(Stored dataset items)

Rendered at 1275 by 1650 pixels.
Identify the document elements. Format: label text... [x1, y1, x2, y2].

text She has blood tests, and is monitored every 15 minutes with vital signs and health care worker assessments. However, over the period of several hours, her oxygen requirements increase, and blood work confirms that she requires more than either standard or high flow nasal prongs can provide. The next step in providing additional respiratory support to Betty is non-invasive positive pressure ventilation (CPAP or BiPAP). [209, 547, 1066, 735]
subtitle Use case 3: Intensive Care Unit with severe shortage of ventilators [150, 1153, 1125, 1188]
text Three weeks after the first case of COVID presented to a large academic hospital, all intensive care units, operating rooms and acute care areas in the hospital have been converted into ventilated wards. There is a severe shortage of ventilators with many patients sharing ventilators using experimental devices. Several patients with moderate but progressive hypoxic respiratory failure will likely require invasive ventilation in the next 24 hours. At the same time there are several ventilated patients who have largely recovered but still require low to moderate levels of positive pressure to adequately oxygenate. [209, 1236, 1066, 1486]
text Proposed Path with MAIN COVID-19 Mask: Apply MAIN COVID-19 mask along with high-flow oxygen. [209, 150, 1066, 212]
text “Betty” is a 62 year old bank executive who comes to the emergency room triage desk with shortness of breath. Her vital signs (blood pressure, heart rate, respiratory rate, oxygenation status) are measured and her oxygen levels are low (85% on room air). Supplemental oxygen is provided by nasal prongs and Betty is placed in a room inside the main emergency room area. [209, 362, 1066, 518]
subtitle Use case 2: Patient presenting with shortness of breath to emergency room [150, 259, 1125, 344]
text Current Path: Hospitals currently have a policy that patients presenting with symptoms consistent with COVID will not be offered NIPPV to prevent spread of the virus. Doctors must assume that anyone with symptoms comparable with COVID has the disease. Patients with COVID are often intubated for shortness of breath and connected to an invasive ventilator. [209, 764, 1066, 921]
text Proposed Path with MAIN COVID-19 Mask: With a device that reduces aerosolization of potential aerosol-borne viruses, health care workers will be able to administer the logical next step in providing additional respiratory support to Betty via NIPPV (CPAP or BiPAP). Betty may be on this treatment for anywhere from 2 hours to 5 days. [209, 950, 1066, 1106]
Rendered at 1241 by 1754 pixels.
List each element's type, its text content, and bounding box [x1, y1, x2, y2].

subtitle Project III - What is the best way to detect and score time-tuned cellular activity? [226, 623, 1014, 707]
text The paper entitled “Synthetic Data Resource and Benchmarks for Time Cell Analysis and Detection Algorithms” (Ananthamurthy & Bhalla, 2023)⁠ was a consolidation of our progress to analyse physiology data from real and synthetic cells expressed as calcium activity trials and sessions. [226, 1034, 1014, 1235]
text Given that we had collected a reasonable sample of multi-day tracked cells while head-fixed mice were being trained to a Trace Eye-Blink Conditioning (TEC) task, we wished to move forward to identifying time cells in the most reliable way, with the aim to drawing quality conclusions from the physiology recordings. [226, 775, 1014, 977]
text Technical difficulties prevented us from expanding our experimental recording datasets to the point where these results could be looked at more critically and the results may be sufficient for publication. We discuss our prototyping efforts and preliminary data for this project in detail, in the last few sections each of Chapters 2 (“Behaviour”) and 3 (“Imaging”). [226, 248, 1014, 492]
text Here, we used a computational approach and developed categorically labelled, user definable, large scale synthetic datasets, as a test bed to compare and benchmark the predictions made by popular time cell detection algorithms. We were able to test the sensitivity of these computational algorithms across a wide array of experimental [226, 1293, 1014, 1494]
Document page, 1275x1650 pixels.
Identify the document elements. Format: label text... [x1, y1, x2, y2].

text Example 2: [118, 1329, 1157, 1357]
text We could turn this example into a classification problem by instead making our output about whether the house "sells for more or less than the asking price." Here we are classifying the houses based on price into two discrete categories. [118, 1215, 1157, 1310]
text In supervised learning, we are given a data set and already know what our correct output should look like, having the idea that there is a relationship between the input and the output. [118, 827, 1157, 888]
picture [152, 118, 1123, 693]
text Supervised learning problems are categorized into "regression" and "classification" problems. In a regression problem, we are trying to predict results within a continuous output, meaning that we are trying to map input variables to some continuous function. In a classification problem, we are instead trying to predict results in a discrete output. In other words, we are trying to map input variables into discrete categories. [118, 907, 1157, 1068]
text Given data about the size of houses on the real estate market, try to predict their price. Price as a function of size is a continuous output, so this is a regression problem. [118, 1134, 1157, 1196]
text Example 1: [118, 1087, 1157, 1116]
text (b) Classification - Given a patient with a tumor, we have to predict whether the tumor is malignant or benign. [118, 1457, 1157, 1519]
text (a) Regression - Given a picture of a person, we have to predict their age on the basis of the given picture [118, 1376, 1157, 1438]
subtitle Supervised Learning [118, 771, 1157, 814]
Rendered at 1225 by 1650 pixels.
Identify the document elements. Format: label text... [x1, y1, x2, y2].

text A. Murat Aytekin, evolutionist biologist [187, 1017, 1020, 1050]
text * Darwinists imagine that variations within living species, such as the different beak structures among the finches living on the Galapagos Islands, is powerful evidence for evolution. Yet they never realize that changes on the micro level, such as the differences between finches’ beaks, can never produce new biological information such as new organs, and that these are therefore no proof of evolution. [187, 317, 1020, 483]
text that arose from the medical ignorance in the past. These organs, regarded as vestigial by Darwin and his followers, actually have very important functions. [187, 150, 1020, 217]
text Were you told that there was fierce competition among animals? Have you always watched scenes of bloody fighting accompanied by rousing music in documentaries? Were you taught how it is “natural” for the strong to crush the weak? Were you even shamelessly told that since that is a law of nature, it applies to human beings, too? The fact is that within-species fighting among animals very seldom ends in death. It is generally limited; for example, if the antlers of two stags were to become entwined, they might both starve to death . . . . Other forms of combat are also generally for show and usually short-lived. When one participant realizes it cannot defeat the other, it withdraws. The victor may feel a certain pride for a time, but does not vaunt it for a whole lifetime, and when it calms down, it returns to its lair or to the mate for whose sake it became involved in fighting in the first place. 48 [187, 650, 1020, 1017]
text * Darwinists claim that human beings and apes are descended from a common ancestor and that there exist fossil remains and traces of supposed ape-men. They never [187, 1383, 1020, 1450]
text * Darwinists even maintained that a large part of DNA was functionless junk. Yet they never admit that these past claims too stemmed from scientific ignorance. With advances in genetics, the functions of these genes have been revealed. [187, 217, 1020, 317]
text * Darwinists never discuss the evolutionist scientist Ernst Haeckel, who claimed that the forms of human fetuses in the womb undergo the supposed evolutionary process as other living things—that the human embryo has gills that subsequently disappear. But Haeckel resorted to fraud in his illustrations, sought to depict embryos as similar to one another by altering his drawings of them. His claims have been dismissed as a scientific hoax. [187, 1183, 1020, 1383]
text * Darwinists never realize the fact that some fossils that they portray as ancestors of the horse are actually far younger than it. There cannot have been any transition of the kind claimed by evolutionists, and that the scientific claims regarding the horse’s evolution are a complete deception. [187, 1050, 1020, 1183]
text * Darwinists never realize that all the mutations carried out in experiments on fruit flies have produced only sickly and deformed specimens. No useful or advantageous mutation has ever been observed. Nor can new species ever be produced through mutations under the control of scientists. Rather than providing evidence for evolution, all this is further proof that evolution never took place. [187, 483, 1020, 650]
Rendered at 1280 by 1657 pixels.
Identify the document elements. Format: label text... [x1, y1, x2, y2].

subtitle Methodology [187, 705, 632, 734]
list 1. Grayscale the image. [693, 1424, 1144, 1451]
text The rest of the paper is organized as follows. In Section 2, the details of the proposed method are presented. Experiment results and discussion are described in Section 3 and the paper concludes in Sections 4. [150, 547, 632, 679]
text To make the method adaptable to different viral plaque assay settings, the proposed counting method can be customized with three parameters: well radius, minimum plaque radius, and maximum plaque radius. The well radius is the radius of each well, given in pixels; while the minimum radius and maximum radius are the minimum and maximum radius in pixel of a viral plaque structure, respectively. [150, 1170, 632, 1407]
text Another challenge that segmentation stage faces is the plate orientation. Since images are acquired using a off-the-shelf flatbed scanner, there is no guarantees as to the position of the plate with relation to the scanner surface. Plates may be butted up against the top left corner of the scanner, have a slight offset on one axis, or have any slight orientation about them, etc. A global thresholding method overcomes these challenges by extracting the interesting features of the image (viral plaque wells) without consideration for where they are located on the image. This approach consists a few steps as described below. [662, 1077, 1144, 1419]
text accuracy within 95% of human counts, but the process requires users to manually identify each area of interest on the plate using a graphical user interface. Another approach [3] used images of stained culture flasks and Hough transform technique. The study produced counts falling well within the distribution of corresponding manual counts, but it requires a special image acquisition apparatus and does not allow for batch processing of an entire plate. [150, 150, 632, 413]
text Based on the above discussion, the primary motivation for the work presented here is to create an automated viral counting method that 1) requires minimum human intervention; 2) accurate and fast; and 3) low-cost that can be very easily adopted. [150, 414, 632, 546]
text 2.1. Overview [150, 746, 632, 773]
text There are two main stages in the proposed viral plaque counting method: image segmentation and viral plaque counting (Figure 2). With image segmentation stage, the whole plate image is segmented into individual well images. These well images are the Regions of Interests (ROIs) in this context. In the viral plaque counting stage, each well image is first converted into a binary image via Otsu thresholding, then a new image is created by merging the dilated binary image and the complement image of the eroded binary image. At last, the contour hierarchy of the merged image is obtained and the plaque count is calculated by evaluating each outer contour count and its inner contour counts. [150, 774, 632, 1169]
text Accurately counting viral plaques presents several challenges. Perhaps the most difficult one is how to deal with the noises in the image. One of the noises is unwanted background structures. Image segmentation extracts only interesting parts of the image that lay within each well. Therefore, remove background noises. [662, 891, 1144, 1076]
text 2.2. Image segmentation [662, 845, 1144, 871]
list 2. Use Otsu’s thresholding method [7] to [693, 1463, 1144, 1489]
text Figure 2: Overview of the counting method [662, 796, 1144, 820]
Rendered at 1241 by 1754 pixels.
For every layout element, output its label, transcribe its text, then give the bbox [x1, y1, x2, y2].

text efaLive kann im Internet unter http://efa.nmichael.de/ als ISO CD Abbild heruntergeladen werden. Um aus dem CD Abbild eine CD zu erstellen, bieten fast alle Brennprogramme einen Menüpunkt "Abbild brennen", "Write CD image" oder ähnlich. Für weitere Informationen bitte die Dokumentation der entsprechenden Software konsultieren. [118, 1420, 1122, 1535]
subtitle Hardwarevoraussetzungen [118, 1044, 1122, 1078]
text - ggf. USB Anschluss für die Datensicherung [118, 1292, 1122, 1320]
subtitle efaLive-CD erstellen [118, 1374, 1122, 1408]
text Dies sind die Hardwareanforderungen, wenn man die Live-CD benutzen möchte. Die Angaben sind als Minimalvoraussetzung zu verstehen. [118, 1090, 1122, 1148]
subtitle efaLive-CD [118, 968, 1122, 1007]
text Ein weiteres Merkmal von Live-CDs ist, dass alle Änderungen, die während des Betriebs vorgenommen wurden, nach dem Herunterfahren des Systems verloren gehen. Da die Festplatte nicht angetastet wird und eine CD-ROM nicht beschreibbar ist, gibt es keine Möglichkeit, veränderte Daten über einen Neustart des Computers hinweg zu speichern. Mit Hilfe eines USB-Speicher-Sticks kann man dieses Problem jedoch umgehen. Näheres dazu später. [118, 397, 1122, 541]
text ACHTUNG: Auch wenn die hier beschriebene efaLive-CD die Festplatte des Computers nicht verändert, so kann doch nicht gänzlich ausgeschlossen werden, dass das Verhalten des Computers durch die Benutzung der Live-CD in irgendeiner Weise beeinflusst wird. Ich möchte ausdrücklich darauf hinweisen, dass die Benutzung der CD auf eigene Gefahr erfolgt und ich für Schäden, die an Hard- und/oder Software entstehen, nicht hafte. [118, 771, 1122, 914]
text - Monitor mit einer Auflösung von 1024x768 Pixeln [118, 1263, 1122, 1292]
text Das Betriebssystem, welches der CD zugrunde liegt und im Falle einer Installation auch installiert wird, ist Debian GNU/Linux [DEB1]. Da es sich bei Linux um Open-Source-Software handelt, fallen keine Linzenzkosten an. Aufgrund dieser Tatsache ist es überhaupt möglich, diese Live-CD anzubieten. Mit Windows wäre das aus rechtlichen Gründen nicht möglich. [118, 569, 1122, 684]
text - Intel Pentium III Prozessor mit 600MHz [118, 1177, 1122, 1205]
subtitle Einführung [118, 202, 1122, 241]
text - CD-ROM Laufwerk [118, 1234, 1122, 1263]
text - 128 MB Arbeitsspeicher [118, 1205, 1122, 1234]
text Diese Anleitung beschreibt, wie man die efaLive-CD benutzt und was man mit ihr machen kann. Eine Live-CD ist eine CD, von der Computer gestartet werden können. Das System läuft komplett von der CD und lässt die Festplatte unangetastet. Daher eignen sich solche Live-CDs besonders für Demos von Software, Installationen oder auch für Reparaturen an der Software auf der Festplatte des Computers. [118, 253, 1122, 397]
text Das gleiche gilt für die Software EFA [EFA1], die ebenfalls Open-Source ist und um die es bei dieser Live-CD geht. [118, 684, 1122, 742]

- _EXERCISE INSTRUCTIONS_:
Of the lines above, count those containing the word "their", and give the number by itself.

- _EXERCISE RESPONSE_:
2